Darum gehts
Das Gespräch ist einige Minuten alt, als sich Oliver lautstark im Hintergrund meldet. Oliver? Das ist Stefan Bisseggers zweijähriger Sohn. Er freut sich, dass sein Papi daheim ist. Der 26-jährige Thurgauer wäre allerdings lieber woanders – an der Tour de France. «Ich bin noch immer enttäuscht, dass ich schon in der ersten Etappe gestürzt bin und aufgeben musste. Nur allzu gern wäre ich das Zeitfahren am Mittwoch gefahren und natürlich auch den Rest der Rundfahrt. Aber das ist halt das Berufsrisiko, mit dem ich lebe.»

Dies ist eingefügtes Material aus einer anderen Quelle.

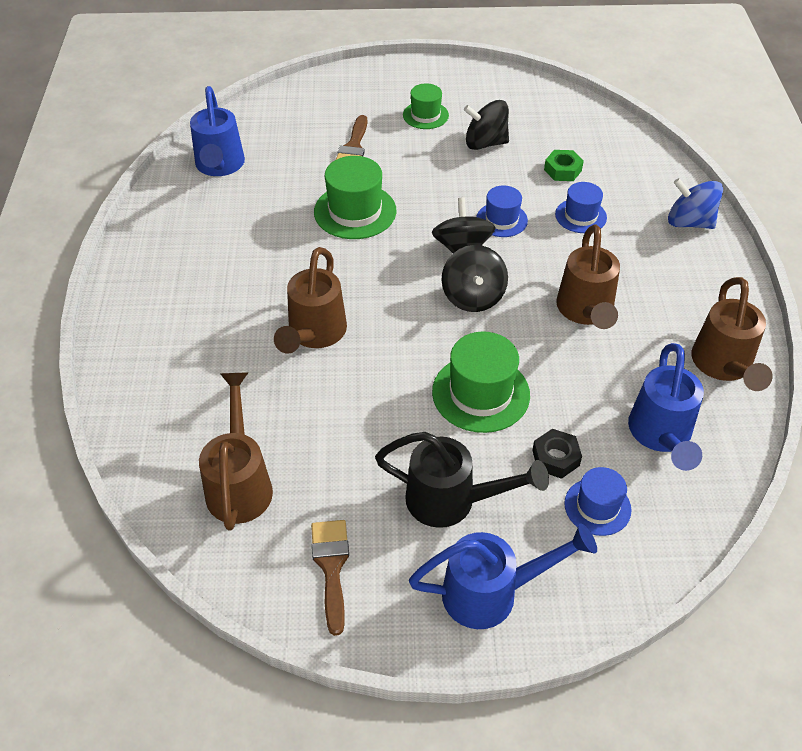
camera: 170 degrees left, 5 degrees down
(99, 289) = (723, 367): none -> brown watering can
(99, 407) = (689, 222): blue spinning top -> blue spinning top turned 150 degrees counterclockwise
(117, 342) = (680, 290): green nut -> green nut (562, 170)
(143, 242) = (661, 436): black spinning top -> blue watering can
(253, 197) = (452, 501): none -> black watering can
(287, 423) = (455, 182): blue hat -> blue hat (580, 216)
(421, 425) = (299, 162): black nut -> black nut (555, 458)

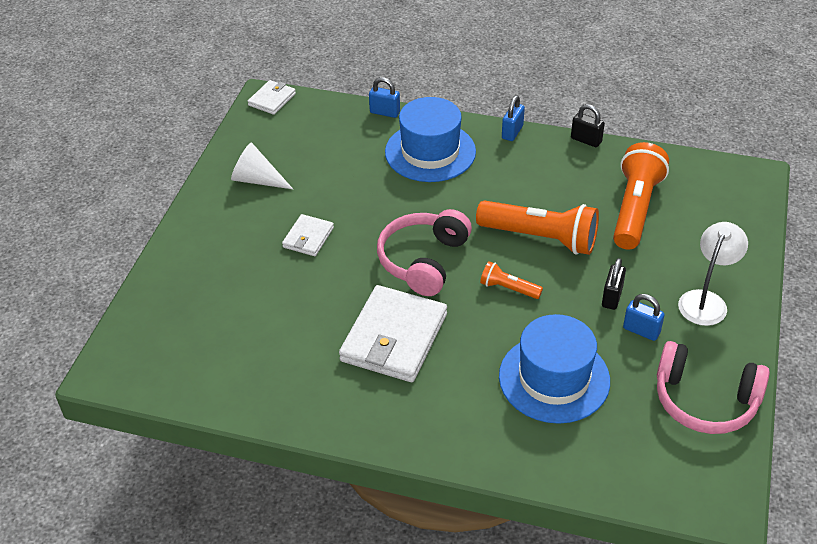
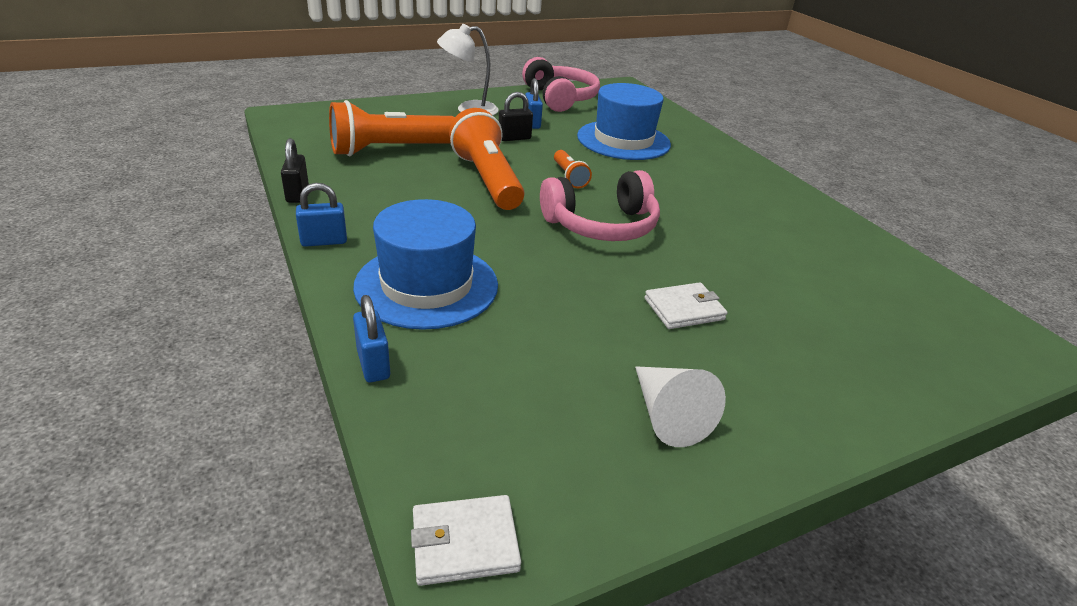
camera: 135 degrees left, 10 degrees down
(394, 337) = (702, 208): white wallet -> none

Bissegger erlitt bei seinem Crash eine mittelschwere Gehirnerschütterung. «Zwei Tage lag ich in einem dunklen Loch und schlief bis zu 15 Stunden am Tag. Allerdings nicht am Stück, was mühsam war. Ich wachte immer wieder auf.»
Warum er so viel Zeit ohne Tageslicht im Zimmer daheim verbrachte? Er reagierte sensibel auf jede Art von Reiz. «Neueste Studien sagen zwar, dass es besser wäre, Spaziergänge zu machen. Aber ich ertrug das nicht.» Damit er seine Ruhe hatte, fuhr Ehefrau Céline mit dem Söhnchen in den Zoo. «Das war ideal», so Bissegger.

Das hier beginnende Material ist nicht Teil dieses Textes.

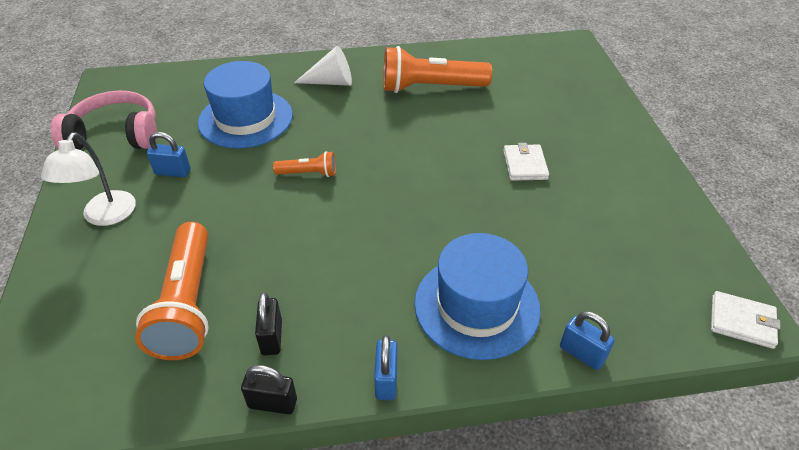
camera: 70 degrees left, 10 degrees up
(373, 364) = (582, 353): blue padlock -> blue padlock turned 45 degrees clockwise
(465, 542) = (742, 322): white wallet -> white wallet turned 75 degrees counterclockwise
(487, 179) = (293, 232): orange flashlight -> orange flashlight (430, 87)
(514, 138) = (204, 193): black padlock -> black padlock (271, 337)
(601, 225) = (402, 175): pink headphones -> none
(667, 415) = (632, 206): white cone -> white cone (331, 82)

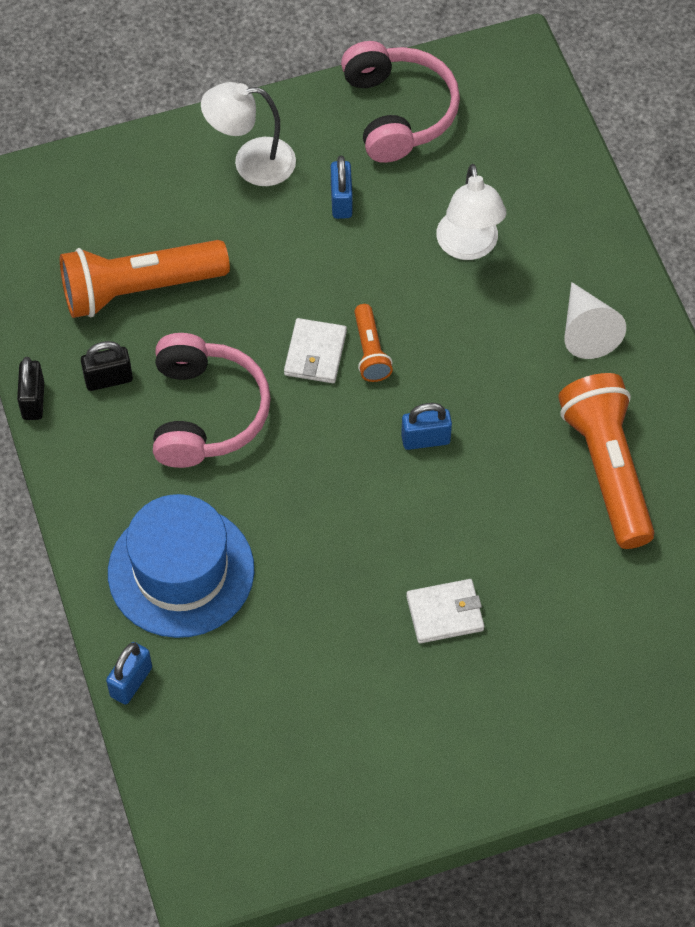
camera: 80 degrees right, 15 degrees up
(245, 119) = (469, 247): blue hat -> white lamp
(329, 272) = (205, 412): none -> pink headphones
(386, 380) = (72, 495): blue padlock -> blue padlock (425, 439)
(742, 322) = (202, 861): white wallet -> white wallet (315, 353)

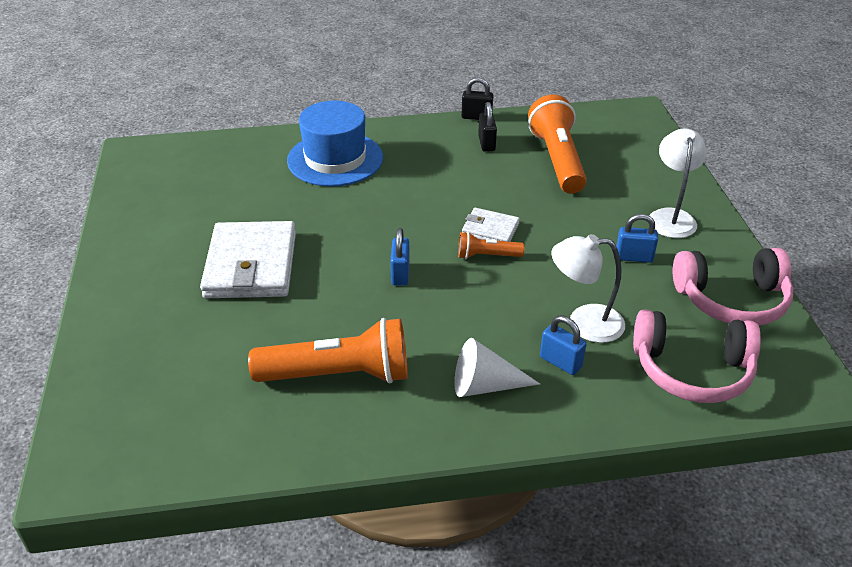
camera: 100 degrees right, 20 degrees down
(131, 682) = (269, 136): blue padlock -> blue padlock (560, 362)
(205, 412) = (451, 178): pink headphones -> pink headphones (692, 370)
(445, 613) = (251, 265): white wallet -> white wallet, size x1.98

Als es schüttelt, wird ihm schlecht
Doch was geschah am vergangenen Samstag eigentlich genau? Es ist das erste Mal, dass Bissegger darüber sprechen mag. «Jemand fiel vor mir um, ich konnte nicht bremsen. Danach machte ich in der Luft eine 180-Grad-Drehung und knallte mit dem Hinterkopf auf den Asphalt», so der Zeitfahr-Europameister von 2022. Den Sturz gibt es auf Video nicht, es waren keine TV-Kameras da. Dennoch gibt es Bilder von den Szenen danach. Man erkennt, wie ein Zuschauer Bissegger stützt. Er ist sichtlich benommen, zieht einen Gartenstuhl heran und wird vom Rennarzt untersucht.

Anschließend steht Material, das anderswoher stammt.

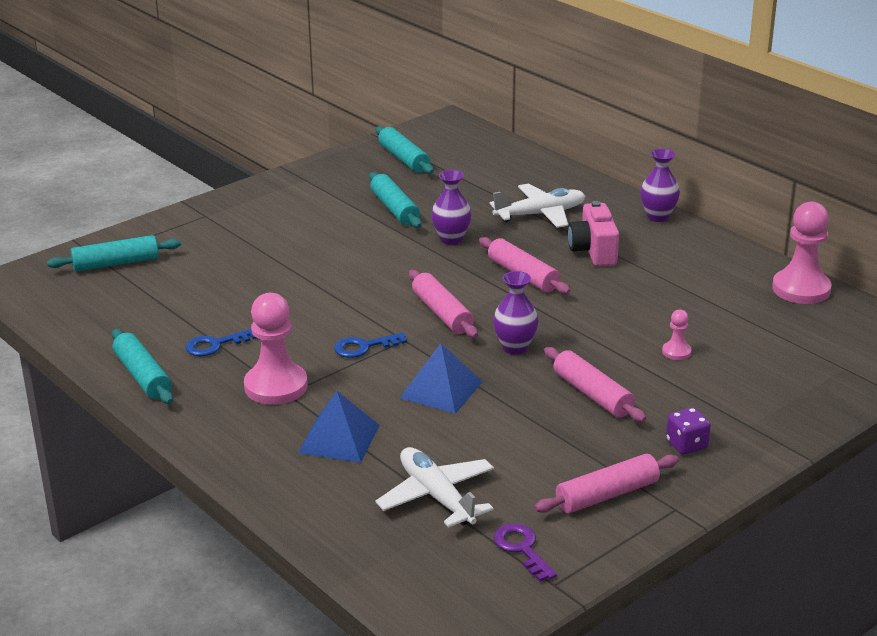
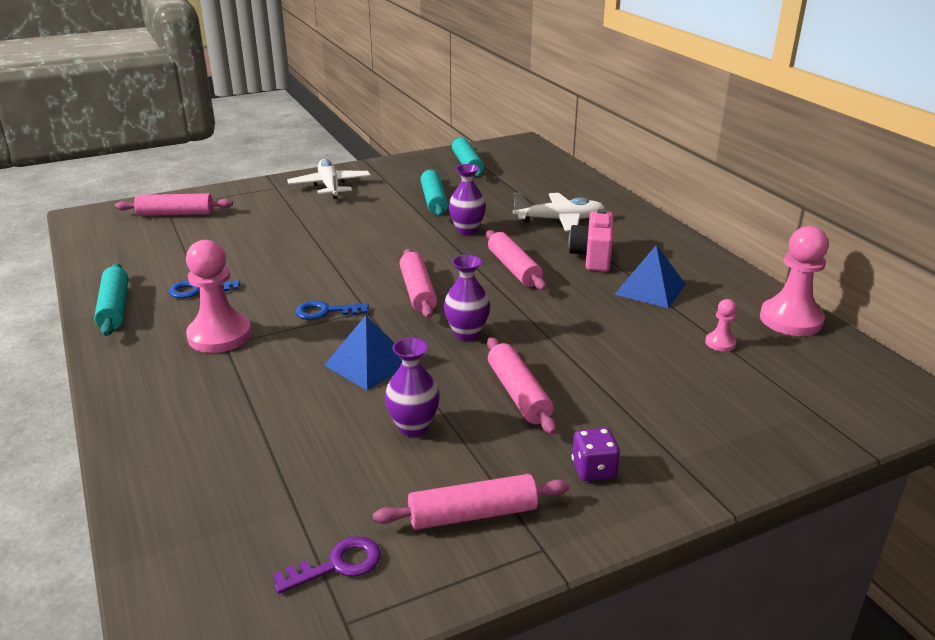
camera: 15 degrees right, 0 degrees up
(116, 263) = (176, 214): turquoise rolling pin -> pink rolling pin
(339, 438) = (237, 396): blue pyramid -> blue pyramid (650, 289)
(436, 496) = (288, 479): white plane -> white plane (330, 186)
(522, 549) = (337, 565): purple key -> purple key turned 75 degrees clockwise
(658, 217) = (669, 235): purple vase -> purple vase (413, 427)
(676, 352) = (629, 363): pink pawn -> pink pawn (720, 343)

«Danach fuhr ich 60 Kilometer weiter. Doch bei einem Abschnitt mit Pavés schüttelte es und mir wurde schlecht. Die Ambulanz war gleich hinter mir, ich wurde noch mal gecheckt.» Bissegger musste dabei die Augen schliessen und öffnen und Finger verfolgen. Dazu wurde seine Reaktion getestet, der Siebte von Paris-Roubaix musste auf einem Bein stehen. «Ich versuchte es danach erneut, hatte aber überhaupt keine Kraft in den Beinen und stieg aus.»
Keine Blutungen im Gehirn
Eine Computertomografie im Spital zeigte, dass Bissegger keine Blutungen im Gehirn hatte. «Und mittlerweile habe ich das Schlimmste überwunden, bin nicht mehr so sensitiv gegenüber Reizen.» Am Mittwoch schaute er sich sogar Teile des Tour-Zeitfahrens im TV an. Hat ihm dabei nicht das Herz geblutet? «Es ist schade, klar. Aber zu diesem Zeitpunkt hatte ich ganz andere Sorgen.»
Mittlerweile geht es Bissegger besser. Er tastet sich nach und nach wieder heran. Derzeit trainiert er zu Hause auf der Rolle, kommende Woche möchte er nach draussen. Wichtig ist, dass er nicht übertreibt. «Es wäre nicht ideal, wenn ich irgendwo auf der Schwägalp stehenbleiben würde, weil mir schlecht ist.» Stress habe er jedenfalls nicht, so Bissegger. «Zuerst will ich ganz gesund werden, erst danach schaue ich mit dem Team, welche Rennen für mich Sinn machen.»